▸ Выбранный отрывок
▬▬▬▬▬▬▬▬▬▬
Сарказм бьёт в глаза: под маркой разрешённым властями занятием производительным трудом, ремёслами евреи, дескать, паразитируют, занимаясь презренным ростовщичеством[2]. Отвратительно и бахвальство Брумгера: одна из железных дорог «в наши еврейские руки попалась»; все оказавшиеся в столице евреи якобы находятся между собой в тесной спайке («как будто храбрые шалдаты на войну идут»). Об уровне культуры сего местечкового выходца говорит следующее: очень ему не нравится, что в Петербурге нельзя кричать во всё горло – «в Бердичеве в сто раз лучше: на улице целый гвалт паднимать можна, и даже вшем это очень приятно».

Сценка «Экзамен в Еврейском училище» изображает «маленького еврея» совершеннейшим неучем. Он несёт такую несусветную околесицу, что, казалось бы, сразу же должен получить от ворот поворот. Но учитель, дабы насладиться самому и потешить читателя непроходимой тупостью испытуемого, а также уморительным коверканьем русской речи (Вейнберг включает свой излюбленный приём), упорно продолжает экзаменовать его по всем предметам:

Учитель (давая ему книгу). Прочитайте что-нибудь. Ученик (читая). Балшой корабль пливал на бурнующим волнам…

А вот как ученик по заданию учителя склоняет слово «пароход». Ученик (склоняет). Я перэход, ти перэход, он перэход, ми перэходы, вы перэходы, они перэходы. Я бил перэход.
▬▬▬▬▬▬▬▬▬▬
▸ Фрагмент данных
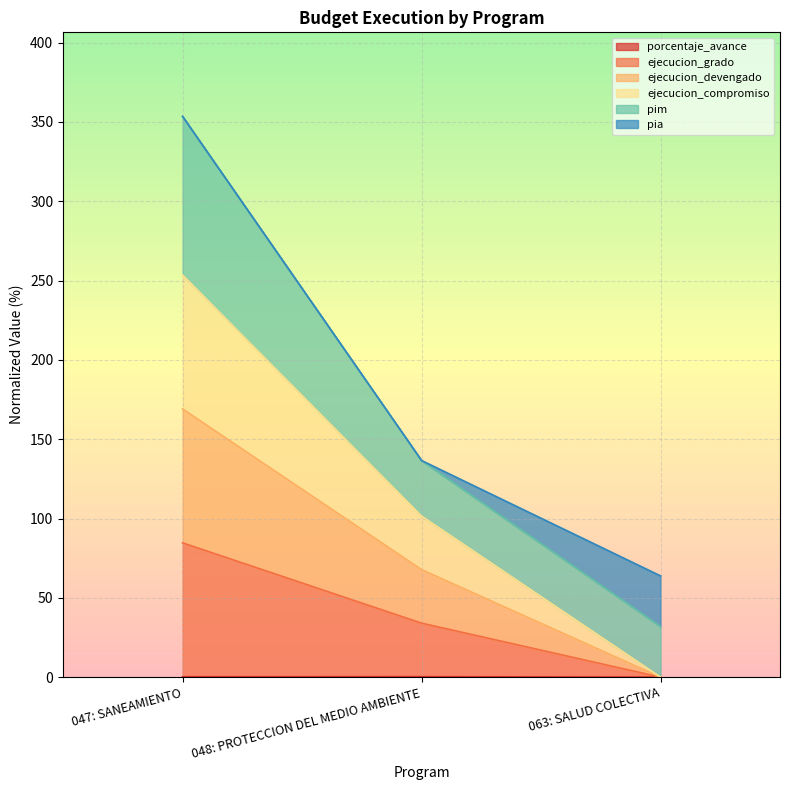

The value of ejecucion_compromiso at 063: SALUD COLECTIVA is 0.0. True or false?

True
▬▬▬▬▬▬▬▬▬▬
▸ Что нужно сделать
1. Переведите на английский это предложение из отрывка о сценках Вейнберга: «Сценка „Экзамен в Еврейском училище“ изображает „маленького еврея“ совершеннейшим неучем».
2. Продолжите отрывок о сценках Вейнберга, начав сразу после последней фразы «Я бил перэход».

▸ Ответы к упражнению
1. The sketch "An Exam at the Jewish School" portrays the "little Jew" as a complete ignoramus.

2.
Русскую словесность ученик знает разве только понаслышке. Вот как звучит в его исполнении отрывок из классического текста Лермонтова, упорно называемого им «штихотворение “Мачта”»:

Билеет мачта одинокой,
Вдоль по дорожка сталбавой,
Что ищет он в штране далёкой?
Шпи, ангел мой, Бог с тобой!

А басню Ивана Крылова (1769-1844) «Пастинник и Видмедь» («Пустынник и Медведь») он пересказал своими словами и завершил её так: «Блоха вскакила к нему на лобу; видмедь вискачил из тирпенья, взял балшущий камень и бросил на лицо; так лицо пастинника зделался клейпс! Надравученье басни: когда хочете спать вместе с видмедь, так закройте лицо с платок, чтоб вас не кусали блохи!»

Ученик смешивает «логарифмы» и «лабиринты», утверждает, что существуют только два климата – «шентиментальный и мокрый» и две части света – Европа и заграница, разглагольствует о некой «балшущей стране Македон, поражающей взгляд прекрасностью тех местов, которые лежат вблизи, как-то: Киев, Ницца, Нева, Петербург и Бердичев», и столь же нелепую чепуховину.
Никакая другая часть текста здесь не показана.